Stopped-Flow Kinetic Analysis of Escherichia coli Taurine/α-Ketoglutarate Dioxygenase:  Interactions with α-Ketoglutarate, Taurine, and Oxygen

Taurine/α-ketoglutarate dioxygenase (TauD), a member of the broad class of non-heme Fe(II) oxygenases, converts taurine (2-aminoethanesulfonate) to sulfite and aminoacetaldehyde while decomposing α-ketoglutarate (αKG) to form succinate and CO2. Under anaerobic conditions, the addition of αKG to Fe(II)TauD results in the formation of a broad absorption centered at 530 nm. On the basis of studies of other members of the αKG-dependent dioxygenase superfamily, we attribute this spectrum to metal chelation by the substrate C-1 carboxylate and C-2 carbonyl groups. Subsequent addition of taurine perturbs the spectrum to yield a 28% greater intensity, an absorption maximum at 520 nm, and distinct shoulders at 480 and 570 nm. This spectral change is specific to taurine and does not occur when 2-aminoethylphosphonate or N-phenyltaurine is added.
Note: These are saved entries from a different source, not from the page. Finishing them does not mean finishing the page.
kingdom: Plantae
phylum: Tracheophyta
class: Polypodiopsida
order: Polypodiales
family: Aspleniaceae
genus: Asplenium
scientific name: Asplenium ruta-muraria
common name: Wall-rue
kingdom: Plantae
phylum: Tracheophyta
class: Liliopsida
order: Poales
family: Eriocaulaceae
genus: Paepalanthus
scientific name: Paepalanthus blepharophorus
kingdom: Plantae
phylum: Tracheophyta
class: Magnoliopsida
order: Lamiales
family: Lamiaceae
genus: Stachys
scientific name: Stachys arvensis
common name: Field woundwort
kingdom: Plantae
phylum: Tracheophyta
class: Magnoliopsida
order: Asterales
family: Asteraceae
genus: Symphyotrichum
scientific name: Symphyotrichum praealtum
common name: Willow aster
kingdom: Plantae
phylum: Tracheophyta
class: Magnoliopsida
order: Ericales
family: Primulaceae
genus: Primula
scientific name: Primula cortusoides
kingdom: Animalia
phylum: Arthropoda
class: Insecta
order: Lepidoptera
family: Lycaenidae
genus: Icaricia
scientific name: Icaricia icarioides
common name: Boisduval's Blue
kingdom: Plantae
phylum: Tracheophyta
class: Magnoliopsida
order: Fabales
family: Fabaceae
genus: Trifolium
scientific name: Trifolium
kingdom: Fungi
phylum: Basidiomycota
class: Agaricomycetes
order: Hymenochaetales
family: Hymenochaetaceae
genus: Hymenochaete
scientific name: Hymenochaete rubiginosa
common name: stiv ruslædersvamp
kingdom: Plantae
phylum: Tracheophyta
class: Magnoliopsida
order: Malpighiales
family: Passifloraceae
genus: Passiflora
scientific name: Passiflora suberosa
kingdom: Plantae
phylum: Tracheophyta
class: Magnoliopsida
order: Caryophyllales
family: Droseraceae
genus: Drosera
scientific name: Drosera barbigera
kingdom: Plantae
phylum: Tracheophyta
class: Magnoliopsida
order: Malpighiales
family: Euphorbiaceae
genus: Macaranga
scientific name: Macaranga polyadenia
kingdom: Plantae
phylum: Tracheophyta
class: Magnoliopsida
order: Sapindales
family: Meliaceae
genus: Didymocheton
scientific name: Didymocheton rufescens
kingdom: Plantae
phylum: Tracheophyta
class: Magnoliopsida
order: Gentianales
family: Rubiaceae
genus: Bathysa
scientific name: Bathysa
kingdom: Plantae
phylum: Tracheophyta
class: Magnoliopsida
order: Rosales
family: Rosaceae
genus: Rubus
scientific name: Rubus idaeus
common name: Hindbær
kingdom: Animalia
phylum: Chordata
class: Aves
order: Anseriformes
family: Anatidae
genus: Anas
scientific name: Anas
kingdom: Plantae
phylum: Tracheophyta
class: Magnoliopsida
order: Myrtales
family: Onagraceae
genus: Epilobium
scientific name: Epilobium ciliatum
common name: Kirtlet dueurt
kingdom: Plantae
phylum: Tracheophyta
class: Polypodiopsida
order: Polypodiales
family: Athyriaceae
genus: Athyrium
Titration studies demonstrate that each TauD subunit binds a single molecule of Fe(II), αKG, and taurine. In addition, these studies indicate that the affinity of TauD for αKG is enhanced by the presence of taurine. α-Ketoadipate, the other α-keto acid previously shown to support TauD activity, and α-ketocaproate lead to the formation of weak 520 nm-like spectra with Fe(II)TauD in the presence of taurine; however, corresponding spectra at 530 nm are not observed in the absence of taurine. Pyruvate and α-ketoisovalerate fail to elicit absorption bands in this region of the spectrum, even in the presence of taurine. Stopped-flow UV−visible spectroscopy reveals that the 530 and 520 nm spectra associated with αKG−Fe(II)TauD and taurine−αKG−Fe(II)TauD are formed at catalytically competent rates (∼40 s-1). The rate of chromophore formation was independent of substrate or enzyme concentration, suggesting that αKG binds to Fe(II)TauD prior to the formation of a chromophoric species. Significantly, the taurine−αKG−Fe(II)TauD state, but not the αKG−Fe(II)TauD species, reacts rapidly with oxygen (42 ± 9 s-1). Using the data described herein, we develop a preliminary kinetic model for TauD catalysis.